Para terminar, desejava aludir a
urna esperança, por alguns chamada cristã, mas que só é cristã até certo ponto.
Explico-me: no Concílio também eu votei a “Mensagem ao Mundo” dos Padres
Conciliares. Dizíamos nela: o cargo principal de divinizar não
exime a Igreja do cargo de humanizar. Votei a Gaudium et Spes; comovi-me e entusiasmei-me quando saiu a Populorum Progressio.

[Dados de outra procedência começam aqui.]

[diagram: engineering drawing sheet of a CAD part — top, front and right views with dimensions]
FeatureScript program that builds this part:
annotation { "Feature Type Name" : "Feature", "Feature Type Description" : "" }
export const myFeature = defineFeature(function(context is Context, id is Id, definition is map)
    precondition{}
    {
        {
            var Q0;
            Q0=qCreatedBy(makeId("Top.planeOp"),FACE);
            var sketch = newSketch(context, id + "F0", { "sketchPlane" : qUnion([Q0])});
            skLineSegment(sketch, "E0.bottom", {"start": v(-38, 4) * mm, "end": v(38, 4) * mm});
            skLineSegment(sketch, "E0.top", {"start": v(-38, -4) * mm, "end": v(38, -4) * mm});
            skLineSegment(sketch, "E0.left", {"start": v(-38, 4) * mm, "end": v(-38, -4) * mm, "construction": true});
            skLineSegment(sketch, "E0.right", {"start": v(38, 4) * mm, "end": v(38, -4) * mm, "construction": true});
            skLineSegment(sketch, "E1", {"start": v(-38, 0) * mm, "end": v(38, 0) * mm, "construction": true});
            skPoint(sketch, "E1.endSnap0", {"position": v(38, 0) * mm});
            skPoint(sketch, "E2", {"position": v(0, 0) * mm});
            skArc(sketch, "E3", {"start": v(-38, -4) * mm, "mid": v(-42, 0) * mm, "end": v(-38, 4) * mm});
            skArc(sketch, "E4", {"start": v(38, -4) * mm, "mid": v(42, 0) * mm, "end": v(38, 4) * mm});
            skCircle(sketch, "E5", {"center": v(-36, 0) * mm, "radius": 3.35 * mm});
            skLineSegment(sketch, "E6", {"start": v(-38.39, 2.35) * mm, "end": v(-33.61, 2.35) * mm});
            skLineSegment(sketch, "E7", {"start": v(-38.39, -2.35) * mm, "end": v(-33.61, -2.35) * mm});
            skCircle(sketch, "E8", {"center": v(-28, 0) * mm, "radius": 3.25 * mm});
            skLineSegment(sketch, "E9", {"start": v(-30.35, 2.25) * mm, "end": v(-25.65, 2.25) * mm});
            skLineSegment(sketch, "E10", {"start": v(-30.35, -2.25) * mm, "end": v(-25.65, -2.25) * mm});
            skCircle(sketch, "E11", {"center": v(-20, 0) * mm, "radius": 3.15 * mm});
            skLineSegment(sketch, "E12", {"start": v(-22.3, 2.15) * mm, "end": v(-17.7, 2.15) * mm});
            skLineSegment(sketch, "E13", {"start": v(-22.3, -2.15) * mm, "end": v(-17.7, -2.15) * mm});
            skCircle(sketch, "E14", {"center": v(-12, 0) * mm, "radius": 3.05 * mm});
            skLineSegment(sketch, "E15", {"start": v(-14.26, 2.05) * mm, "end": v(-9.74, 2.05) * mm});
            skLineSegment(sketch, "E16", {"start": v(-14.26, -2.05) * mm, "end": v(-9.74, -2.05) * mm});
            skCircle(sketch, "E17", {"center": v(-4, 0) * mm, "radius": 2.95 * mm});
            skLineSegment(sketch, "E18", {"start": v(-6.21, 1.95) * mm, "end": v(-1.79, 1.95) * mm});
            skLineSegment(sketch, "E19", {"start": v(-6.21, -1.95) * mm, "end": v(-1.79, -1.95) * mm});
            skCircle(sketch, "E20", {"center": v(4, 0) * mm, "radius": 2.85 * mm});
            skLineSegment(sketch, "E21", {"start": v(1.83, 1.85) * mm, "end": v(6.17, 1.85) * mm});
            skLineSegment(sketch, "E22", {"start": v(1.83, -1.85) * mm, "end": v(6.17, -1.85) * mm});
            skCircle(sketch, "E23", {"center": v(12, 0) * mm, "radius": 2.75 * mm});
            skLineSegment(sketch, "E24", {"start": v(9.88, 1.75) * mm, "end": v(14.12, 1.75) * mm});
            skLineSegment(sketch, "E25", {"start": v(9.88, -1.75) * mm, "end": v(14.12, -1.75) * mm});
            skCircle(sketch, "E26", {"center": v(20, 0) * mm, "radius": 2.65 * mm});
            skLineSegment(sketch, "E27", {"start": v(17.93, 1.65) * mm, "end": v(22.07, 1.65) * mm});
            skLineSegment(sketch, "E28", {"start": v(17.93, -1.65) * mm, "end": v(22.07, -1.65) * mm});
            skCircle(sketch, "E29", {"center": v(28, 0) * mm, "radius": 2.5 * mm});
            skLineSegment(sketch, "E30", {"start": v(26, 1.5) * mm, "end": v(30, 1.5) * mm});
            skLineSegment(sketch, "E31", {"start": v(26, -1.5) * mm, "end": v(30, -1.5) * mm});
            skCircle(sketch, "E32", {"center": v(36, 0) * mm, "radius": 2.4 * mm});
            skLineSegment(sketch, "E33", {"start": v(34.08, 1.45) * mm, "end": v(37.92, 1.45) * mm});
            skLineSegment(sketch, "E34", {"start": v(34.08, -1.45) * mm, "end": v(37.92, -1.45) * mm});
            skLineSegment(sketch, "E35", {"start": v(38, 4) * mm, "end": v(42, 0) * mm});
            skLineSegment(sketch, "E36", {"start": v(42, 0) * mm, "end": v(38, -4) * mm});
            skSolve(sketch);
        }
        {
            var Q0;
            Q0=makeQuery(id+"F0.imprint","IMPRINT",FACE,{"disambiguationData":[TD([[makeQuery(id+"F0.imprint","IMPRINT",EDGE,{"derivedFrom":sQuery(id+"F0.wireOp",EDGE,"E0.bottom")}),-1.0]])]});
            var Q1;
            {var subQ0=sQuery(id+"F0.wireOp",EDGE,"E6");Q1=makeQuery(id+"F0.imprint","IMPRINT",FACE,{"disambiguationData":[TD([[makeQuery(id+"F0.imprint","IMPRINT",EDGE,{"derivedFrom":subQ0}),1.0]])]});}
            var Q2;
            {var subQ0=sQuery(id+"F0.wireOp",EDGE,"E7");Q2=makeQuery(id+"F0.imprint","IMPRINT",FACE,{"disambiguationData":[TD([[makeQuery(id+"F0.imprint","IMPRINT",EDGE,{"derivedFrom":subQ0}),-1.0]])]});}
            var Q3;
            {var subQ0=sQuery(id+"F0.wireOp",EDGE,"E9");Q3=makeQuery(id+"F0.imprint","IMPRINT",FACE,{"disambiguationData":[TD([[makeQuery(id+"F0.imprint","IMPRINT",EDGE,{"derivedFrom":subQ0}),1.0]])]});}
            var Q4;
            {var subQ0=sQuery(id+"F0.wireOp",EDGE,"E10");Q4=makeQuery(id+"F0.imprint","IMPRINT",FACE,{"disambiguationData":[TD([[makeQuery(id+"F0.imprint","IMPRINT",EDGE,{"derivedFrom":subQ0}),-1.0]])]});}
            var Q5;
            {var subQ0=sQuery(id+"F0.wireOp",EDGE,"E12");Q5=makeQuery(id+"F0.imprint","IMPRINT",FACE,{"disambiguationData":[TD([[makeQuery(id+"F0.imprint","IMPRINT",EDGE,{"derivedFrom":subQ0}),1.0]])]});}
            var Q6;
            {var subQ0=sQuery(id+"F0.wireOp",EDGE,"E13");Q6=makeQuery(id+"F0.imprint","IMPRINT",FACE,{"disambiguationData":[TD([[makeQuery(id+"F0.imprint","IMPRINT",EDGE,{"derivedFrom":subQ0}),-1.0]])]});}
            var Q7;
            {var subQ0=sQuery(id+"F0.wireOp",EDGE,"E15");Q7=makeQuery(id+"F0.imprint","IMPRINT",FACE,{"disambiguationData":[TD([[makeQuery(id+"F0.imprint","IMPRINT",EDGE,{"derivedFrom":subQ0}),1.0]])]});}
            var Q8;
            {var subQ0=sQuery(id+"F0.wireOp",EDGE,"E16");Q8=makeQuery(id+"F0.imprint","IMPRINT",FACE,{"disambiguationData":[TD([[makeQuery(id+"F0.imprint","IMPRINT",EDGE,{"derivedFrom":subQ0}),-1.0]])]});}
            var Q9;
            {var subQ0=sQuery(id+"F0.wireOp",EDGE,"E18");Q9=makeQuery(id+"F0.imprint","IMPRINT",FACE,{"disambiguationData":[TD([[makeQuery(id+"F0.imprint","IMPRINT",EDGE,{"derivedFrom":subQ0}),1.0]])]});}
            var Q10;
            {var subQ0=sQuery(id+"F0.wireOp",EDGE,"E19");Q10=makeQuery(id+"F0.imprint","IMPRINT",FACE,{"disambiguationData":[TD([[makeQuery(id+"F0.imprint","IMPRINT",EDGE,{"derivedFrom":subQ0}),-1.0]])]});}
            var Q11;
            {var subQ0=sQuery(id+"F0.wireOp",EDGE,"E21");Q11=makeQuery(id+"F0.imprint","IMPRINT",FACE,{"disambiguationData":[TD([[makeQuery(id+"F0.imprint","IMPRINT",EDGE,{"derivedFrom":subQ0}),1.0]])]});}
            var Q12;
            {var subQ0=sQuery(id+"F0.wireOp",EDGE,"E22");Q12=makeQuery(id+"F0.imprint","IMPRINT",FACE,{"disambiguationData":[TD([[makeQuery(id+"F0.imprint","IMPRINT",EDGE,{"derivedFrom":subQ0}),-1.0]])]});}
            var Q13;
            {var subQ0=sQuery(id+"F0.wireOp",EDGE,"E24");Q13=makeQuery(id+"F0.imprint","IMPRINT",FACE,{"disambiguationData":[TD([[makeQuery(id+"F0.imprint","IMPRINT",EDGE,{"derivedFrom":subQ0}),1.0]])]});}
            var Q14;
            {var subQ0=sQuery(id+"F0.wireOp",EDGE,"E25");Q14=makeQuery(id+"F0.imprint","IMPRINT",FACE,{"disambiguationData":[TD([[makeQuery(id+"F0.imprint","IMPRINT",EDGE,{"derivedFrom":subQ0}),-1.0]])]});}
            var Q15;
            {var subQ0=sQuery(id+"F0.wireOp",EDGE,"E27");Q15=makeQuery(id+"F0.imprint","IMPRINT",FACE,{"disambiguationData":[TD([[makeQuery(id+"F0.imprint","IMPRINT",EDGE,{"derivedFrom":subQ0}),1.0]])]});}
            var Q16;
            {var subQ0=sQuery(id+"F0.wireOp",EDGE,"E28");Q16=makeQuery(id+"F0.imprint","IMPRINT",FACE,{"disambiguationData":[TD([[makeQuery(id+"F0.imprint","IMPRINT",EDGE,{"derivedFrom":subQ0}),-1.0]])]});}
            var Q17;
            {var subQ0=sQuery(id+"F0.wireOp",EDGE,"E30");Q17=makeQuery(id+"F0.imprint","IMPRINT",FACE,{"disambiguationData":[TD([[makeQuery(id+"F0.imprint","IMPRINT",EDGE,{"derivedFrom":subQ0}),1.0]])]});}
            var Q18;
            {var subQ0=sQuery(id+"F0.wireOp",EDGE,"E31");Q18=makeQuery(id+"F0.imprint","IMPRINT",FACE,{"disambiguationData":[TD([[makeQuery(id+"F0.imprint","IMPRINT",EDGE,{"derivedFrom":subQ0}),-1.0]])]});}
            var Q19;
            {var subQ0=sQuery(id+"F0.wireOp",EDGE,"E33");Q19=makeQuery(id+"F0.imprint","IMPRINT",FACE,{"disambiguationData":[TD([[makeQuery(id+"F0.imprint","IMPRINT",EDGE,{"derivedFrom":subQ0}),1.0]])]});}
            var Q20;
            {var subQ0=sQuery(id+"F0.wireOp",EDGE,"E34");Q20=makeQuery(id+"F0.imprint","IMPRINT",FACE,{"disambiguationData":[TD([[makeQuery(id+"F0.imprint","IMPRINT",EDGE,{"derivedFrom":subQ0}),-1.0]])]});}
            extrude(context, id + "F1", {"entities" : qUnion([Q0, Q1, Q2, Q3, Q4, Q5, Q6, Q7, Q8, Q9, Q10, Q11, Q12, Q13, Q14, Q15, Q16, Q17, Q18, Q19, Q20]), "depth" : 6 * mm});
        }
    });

Julgo que o Magistério da Igreja nunca insistirá demais em apresentar e
recomendar a solução dos grandes problemas da liberdade, da justiça, da paz e
do desenvolvimento; e os leigos católicos nunca se baterão suficientemente para
resolver estes problemas. É, porém, erro afirmar que a libertação política,
econômica e social coincide com a salvação em Jesus Cristo, afirmar que o Regnum
Dei se identifica com o Regnum hominis, que Ubi
Lenin ibi lerusalem. Em Friburgo, no 85° Katholikentag foi tratado, nestes
últimos dias, o tema “o futuro da esperança”. Falava-se do “mundo”
que é preciso melhorar, e a palavra “futuro” vinha a propósito. Mas se da
esperança para o “mundo” se passa à esperança para cada alma, então é
necessário falar também de “eternidade”. Em Ostia, à beira-mar, numa famosa
conversa, Agostinho e Mônica, “esquecidos do passado e voltados para o futuro,
perguntavam-se que viria a ser a vida eterna” (Confissões IX, n.
10.). Tal é a esperança cristã; a esta se referia o Papa João e a esta nos
referimos nós, quando, com o Catecismo, oramos: “Meu Deus, espero da vossa
bondade... a vida eterna e as graças necessárias para a merecer com as boas
obras, que eu devo e quero fazer. Meu Deus, não fique eu confundido eternamente”.